There is no testing done to check whether the data is compliant with the object model. defoe takes it on trust that the files it is given can be parsed into the object model specified by the user. If the data and object model are not compliant unhandled errors may arise.

There is no testing for compliance to any file structure or XML Schema.

The query selected by the user is also object model-specific. Again, it is the user's responsibility to ensure that the query is consistent, and can work with, their chosen object model.

No caching of the RDDs is done. Every time a query is run the files are reread, and RDDs and objects are recreated.

No preprocessing of the text prior to running a query is done.

Normalization of words, to remove any non-a-z|A-Z characters (for both data and search terms provided by the user) is the responsibility of individual query implementations (a defoe.query_utils.normalize helper function is provided for this purpose).

For the generic_xml model:

  • Namespace extraction is done solely on from the document's root element's nsmap.

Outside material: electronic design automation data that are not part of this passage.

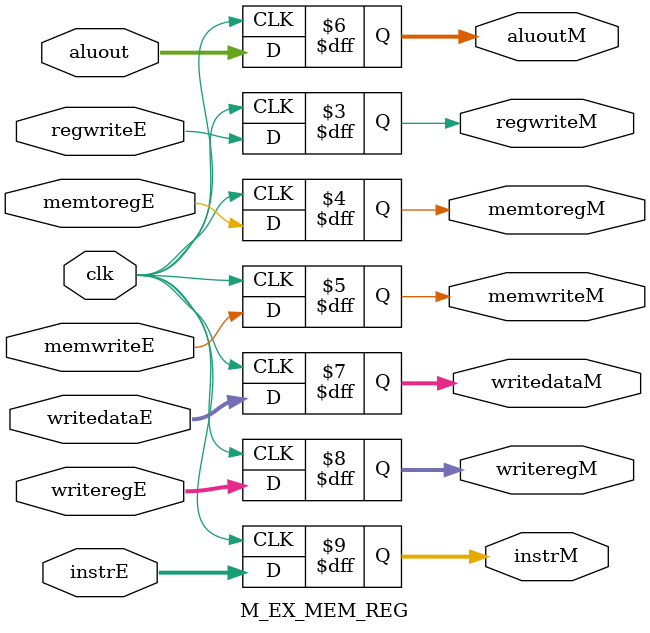
<source format=v>
module M_EX_MEM_REG(
    input clk,
    input[31:0] instrE,
    input regwriteE, memtoregE, memwriteE,
    // input zero, 
    input[31:0] aluout, writedataE,
    input[4:0] writeregE,
    // input [31:0] pcbranch,
    output reg regwriteM, memtoregM, memwriteM,
    //output reg zeroM, 
    output reg [31:0] aluoutM, writedataM,
    output reg [4:0] writeregM,
    //output reg [31:0] pcbranchM,
    output reg [31:0] instrM);

    always @(posedge clk) begin
        //$display("EX to MEM");
        regwriteM <= regwriteE;
        memtoregM <= memtoregE;
        memwriteM <= memwriteE;
        //branchM <= branchE;
        //zeroM <= zero;
        aluoutM <= aluout;
        writedataM <= writedataE;
        writeregM <= writeregE;
        //pcbranchM <= pcbranch;
        instrM <= instrE;
        if(instrM!=8'hx)
            $display("Instruction %h is in MEM stage", instrM);
    end
endmodule
</source>
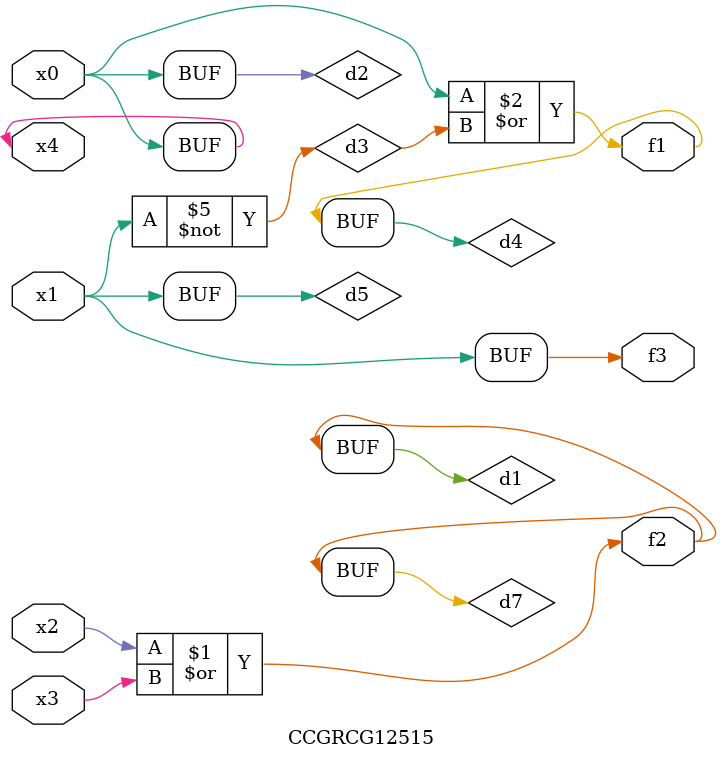
<source format=v>
module CCGRCG12515(
	input x0, x1, x2, x3, x4,
	output f1, f2, f3
);

	wire d1, d2, d3, d4, d5, d6, d7;

	or (d1, x2, x3);
	buf (d2, x0, x4);
	not (d3, x1);
	or (d4, d2, d3);
	not (d5, d3);
	nand (d6, d1, d3);
	or (d7, d1);
	assign f1 = d4;
	assign f2 = d7;
	assign f3 = d5;
endmodule

</source>
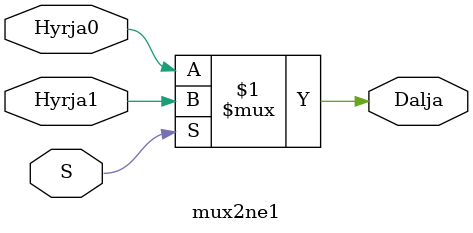
<source format=v>
`timescale 1ns / 1ps


module mux2ne1(
    input Hyrja0,
    input Hyrja1,
    input S,
    output Dalja
    );
    
assign Dalja = S ? Hyrja1 : Hyrja0;

endmodule

</source>
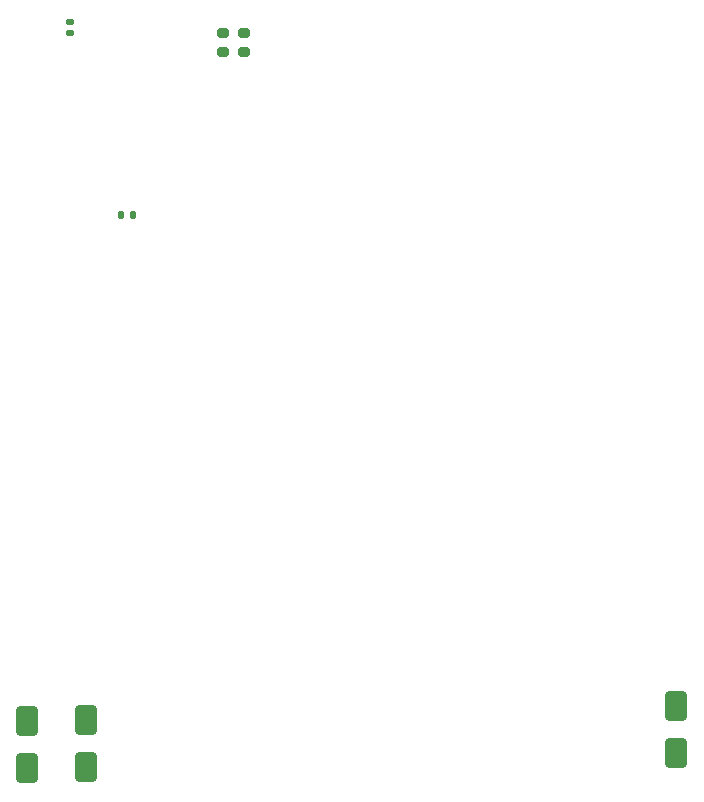
<source format=gbr>
%TF.GenerationSoftware,KiCad,Pcbnew,8.0.5*%
%TF.CreationDate,2024-11-23T22:59:17+07:00*%
%TF.ProjectId,Audio Processor V4,41756469-6f20-4507-926f-636573736f72,rev?*%
%TF.SameCoordinates,Original*%
%TF.FileFunction,Paste,Bot*%
%TF.FilePolarity,Positive*%
%FSLAX46Y46*%
G04 Gerber Fmt 4.6, Leading zero omitted, Abs format (unit mm)*
G04 Created by KiCad (PCBNEW 8.0.5) date 2024-11-23 22:59:17*
%MOMM*%
%LPD*%
G01*
G04 APERTURE LIST*
G04 Aperture macros list*
%AMRoundRect*
0 Rectangle with rounded corners*
0 $1 Rounding radius*
0 $2 $3 $4 $5 $6 $7 $8 $9 X,Y pos of 4 corners*
0 Add a 4 corners polygon primitive as box body*
4,1,4,$2,$3,$4,$5,$6,$7,$8,$9,$2,$3,0*
0 Add four circle primitives for the rounded corners*
1,1,$1+$1,$2,$3*
1,1,$1+$1,$4,$5*
1,1,$1+$1,$6,$7*
1,1,$1+$1,$8,$9*
0 Add four rect primitives between the rounded corners*
20,1,$1+$1,$2,$3,$4,$5,0*
20,1,$1+$1,$4,$5,$6,$7,0*
20,1,$1+$1,$6,$7,$8,$9,0*
20,1,$1+$1,$8,$9,$2,$3,0*%
G04 Aperture macros list end*
%ADD10RoundRect,0.200000X-0.275000X0.200000X-0.275000X-0.200000X0.275000X-0.200000X0.275000X0.200000X0*%
%ADD11RoundRect,0.250000X-0.650000X1.000000X-0.650000X-1.000000X0.650000X-1.000000X0.650000X1.000000X0*%
%ADD12RoundRect,0.135000X-0.135000X-0.185000X0.135000X-0.185000X0.135000X0.185000X-0.135000X0.185000X0*%
%ADD13RoundRect,0.140000X-0.170000X0.140000X-0.170000X-0.140000X0.170000X-0.140000X0.170000X0.140000X0*%
G04 APERTURE END LIST*
D10*
%TO.C,R5*%
X107754581Y-112120000D03*
X107754581Y-113770000D03*
%TD*%
D11*
%TO.C,D13*%
X146129581Y-169095000D03*
X146129581Y-173095000D03*
%TD*%
D12*
%TO.C,R14*%
X99094581Y-127520000D03*
X100114581Y-127520000D03*
%TD*%
D11*
%TO.C,D14*%
X96179581Y-170270000D03*
X96179581Y-174270000D03*
%TD*%
%TO.C,D11*%
X91179581Y-170370000D03*
X91179581Y-174370000D03*
%TD*%
D13*
%TO.C,C5*%
X94804581Y-111190000D03*
X94804581Y-112150000D03*
%TD*%
D10*
%TO.C,R6*%
X109529581Y-112120000D03*
X109529581Y-113770000D03*
%TD*%
M02*

</source>
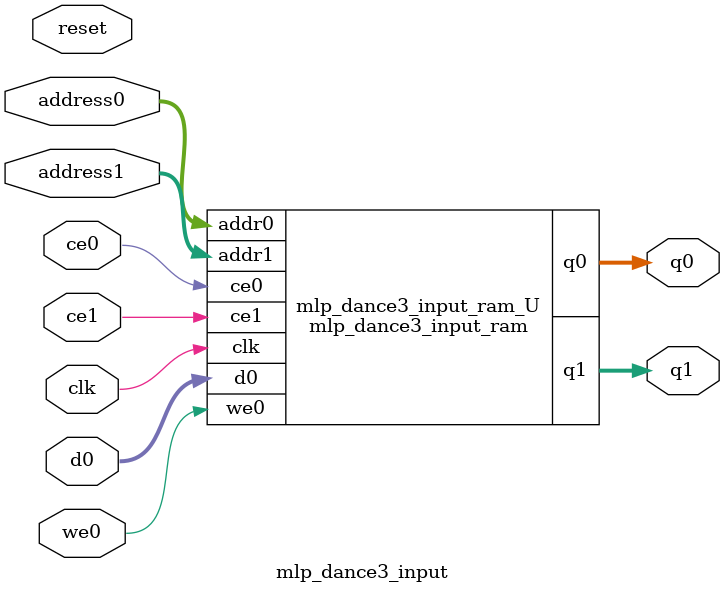
<source format=v>
`timescale 1 ns / 1 ps
module mlp_dance3_input_ram (addr0, ce0, d0, we0, q0, addr1, ce1, q1,  clk);

parameter DWIDTH = 32;
parameter AWIDTH = 7;
parameter MEM_SIZE = 128;

input[AWIDTH-1:0] addr0;
input ce0;
input[DWIDTH-1:0] d0;
input we0;
output reg[DWIDTH-1:0] q0;
input[AWIDTH-1:0] addr1;
input ce1;
output reg[DWIDTH-1:0] q1;
input clk;

(* ram_style = "block" *)reg [DWIDTH-1:0] ram[0:MEM_SIZE-1];




always @(posedge clk)  
begin 
    if (ce0) begin
        if (we0) 
            ram[addr0] <= d0; 
        q0 <= ram[addr0];
    end
end


always @(posedge clk)  
begin 
    if (ce1) begin
        q1 <= ram[addr1];
    end
end


endmodule

`timescale 1 ns / 1 ps
module mlp_dance3_input(
    reset,
    clk,
    address0,
    ce0,
    we0,
    d0,
    q0,
    address1,
    ce1,
    q1);

parameter DataWidth = 32'd32;
parameter AddressRange = 32'd128;
parameter AddressWidth = 32'd7;
input reset;
input clk;
input[AddressWidth - 1:0] address0;
input ce0;
input we0;
input[DataWidth - 1:0] d0;
output[DataWidth - 1:0] q0;
input[AddressWidth - 1:0] address1;
input ce1;
output[DataWidth - 1:0] q1;



mlp_dance3_input_ram mlp_dance3_input_ram_U(
    .clk( clk ),
    .addr0( address0 ),
    .ce0( ce0 ),
    .we0( we0 ),
    .d0( d0 ),
    .q0( q0 ),
    .addr1( address1 ),
    .ce1( ce1 ),
    .q1( q1 ));

endmodule


</source>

If namespaces are defined in sub-elements then there will be a need to traverse the XML e.g. by traversing elements using Tree iteration.
  • Shema locations are accessed from a root element as an attribute. An alternative is to run an XPath query e.g.
namespaces = {u'xsi': u"http://www.w3.org/2001/XMLSchema-instance"}
query = "//@xsi:schemaLocation"
result = document_tree.getroot().xpath(query, namespaces=namespaces)
result = [str(r) for r in result]
query = "//@xsi:noNamespaceSchemaLocation"
result = document_tree.getroot().xpath(query, namespaces=namespaces)
result = [str(r) for r in result]

Notes

There are functions that could be reused in a preprocessing tool that, for example, parses raw XML, strips out stopwords, and stores both metadata and raw text.

Normalization of words could be done when XML files are parsed, rather than by the individual queries.

The alto, books and fmp models could be refactored to parse pages and extract text once, as done in papers, rather than on demand. The converse is also possible, with papers parsing files and article elements on demand.

The papers model could be refactored into a generic super-class with sub-classes for BLN and TDA. This would be cleaner, and more in the spirit of object-oriented design, than using conditionals and XPath queries to handle these differences within a single class.

The ALTO-compliant FMP subset of newspapers data is structured in a different way from the BLN/TDA newspapers data. The FMP subset consists of one XML file per page and one XML file per issue (the metadata file). This issue file also contains information on the articles in the issue. The content of the articles is spread across the XML pages. In contrast, the BLN/TDA data consists of one XML file per issue, with articles held as XML elements within each issue's file. A common super-class for FMP, BLN and TDA newspapers would require more than just different XPath queries. For example, to get article text from BLN/TDA requires pulling out content from the article element in a single issue file. In contrast, to get article text from FMP may require getting, from the metadata file for the issue, information on the pages, and so the files, which contain the article's text then parsing each of these in turn. This may be complicated by the fact that the page files don't seem to have any metadata specifically identifying articles. This may then incur having to searching the page text for the article title as recorded in the metadata file, and then searching for the title of the following article, to know when the end of the current article has been encountered.